(Saved data entries)
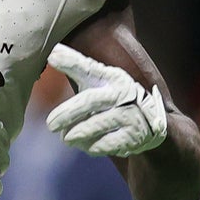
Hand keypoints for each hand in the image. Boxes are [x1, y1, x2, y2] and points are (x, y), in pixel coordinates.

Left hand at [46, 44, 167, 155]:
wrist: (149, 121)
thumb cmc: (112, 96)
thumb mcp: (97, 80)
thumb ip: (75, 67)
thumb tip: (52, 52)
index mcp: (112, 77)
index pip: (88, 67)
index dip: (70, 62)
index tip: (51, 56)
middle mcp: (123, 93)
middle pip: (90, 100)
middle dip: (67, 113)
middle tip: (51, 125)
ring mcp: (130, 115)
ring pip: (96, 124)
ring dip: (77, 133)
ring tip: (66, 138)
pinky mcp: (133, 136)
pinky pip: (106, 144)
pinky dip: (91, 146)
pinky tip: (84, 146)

REQUIRED ACTION: Your answer should consist only of the lines from the one with "thumb cmc: (112, 96)" through the last line of the entries above, retyped exactly.

ANSWER TO THIS EXERCISE:
thumb cmc: (112, 96)
thumb mcp: (97, 80)
thumb ip: (75, 67)
thumb tip: (52, 52)
index mcp: (112, 77)
index pip: (88, 67)
index dip: (70, 62)
index tip: (51, 56)
middle mcp: (123, 93)
middle pip: (90, 100)
middle dip: (67, 113)
middle tip: (51, 125)
ring mcp: (130, 115)
ring pip: (96, 124)
ring dip: (77, 133)
ring tip: (66, 138)
pinky mcp: (133, 136)
pinky pip: (106, 144)
pinky dip: (91, 146)
pinky tip: (84, 146)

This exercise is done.